[Before and after images]

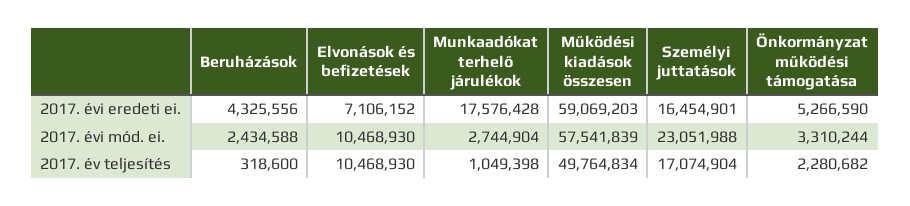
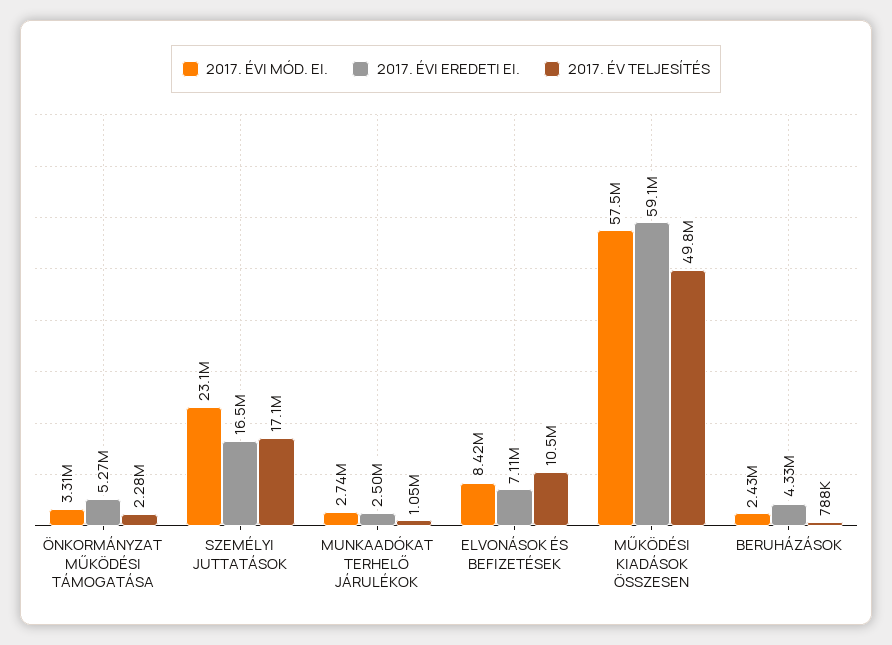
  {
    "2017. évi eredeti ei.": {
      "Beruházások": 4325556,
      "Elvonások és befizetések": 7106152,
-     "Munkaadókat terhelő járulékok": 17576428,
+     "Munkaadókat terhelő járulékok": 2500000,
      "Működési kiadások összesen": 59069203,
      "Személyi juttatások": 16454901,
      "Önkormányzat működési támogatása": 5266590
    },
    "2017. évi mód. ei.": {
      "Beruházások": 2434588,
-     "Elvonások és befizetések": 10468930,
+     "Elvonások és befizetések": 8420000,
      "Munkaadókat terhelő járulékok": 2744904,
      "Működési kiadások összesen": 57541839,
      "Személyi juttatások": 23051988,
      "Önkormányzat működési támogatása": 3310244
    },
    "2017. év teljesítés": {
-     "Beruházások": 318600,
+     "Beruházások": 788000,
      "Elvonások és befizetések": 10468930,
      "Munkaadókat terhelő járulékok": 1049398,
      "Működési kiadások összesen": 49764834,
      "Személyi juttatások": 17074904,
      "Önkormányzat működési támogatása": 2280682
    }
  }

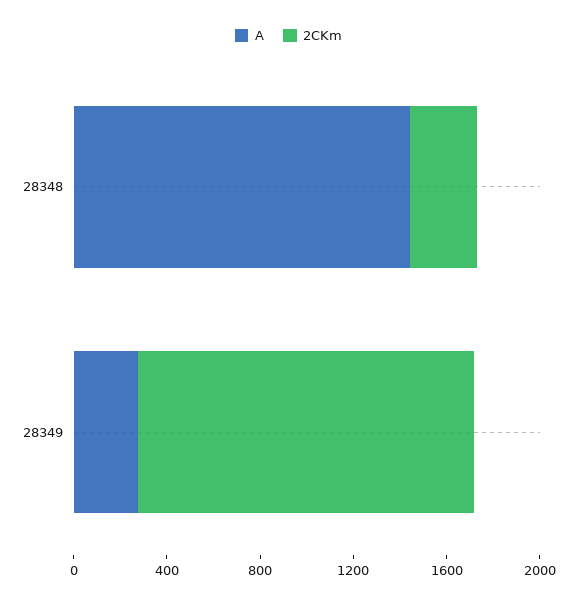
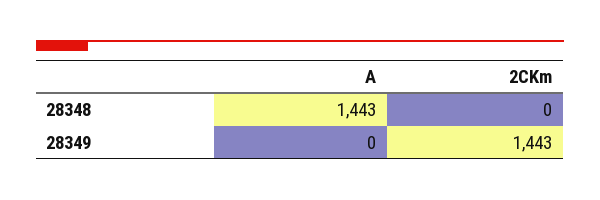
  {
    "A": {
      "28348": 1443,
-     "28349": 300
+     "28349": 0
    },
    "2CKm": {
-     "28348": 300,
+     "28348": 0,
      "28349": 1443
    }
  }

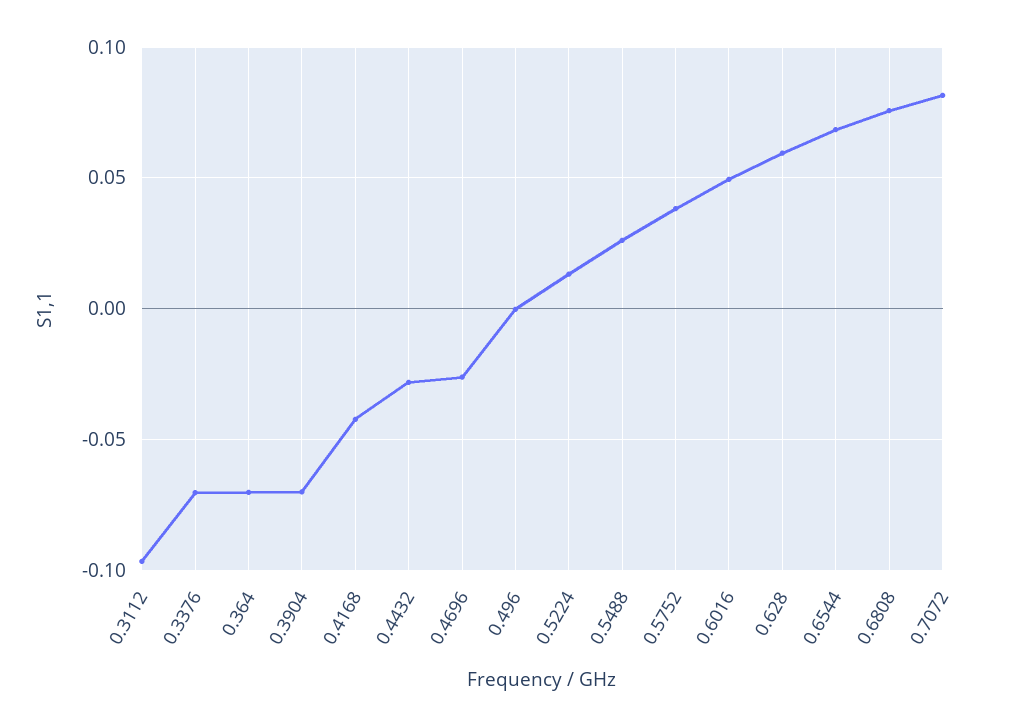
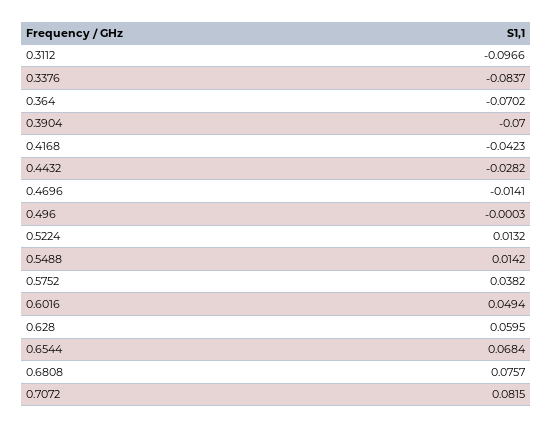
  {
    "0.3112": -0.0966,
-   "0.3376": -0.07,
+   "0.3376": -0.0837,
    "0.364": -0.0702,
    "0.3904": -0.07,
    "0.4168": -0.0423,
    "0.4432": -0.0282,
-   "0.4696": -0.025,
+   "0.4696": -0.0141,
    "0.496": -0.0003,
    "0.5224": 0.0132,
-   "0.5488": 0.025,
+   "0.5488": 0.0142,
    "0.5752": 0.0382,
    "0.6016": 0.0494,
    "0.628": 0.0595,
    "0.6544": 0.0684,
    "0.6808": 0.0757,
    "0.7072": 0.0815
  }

* _EXERCISE AIM_
Copy each line of the entries in which the string "Munkaadókat" is found.

* _TASK ANSWER_
-     "Munkaadókat terhelő járulékok": 17576428,
+     "Munkaadókat terhelő járulékok": 2500000,
      "Munkaadókat terhelő járulékok": 2744904,
      "Munkaadókat terhelő járulékok": 1049398,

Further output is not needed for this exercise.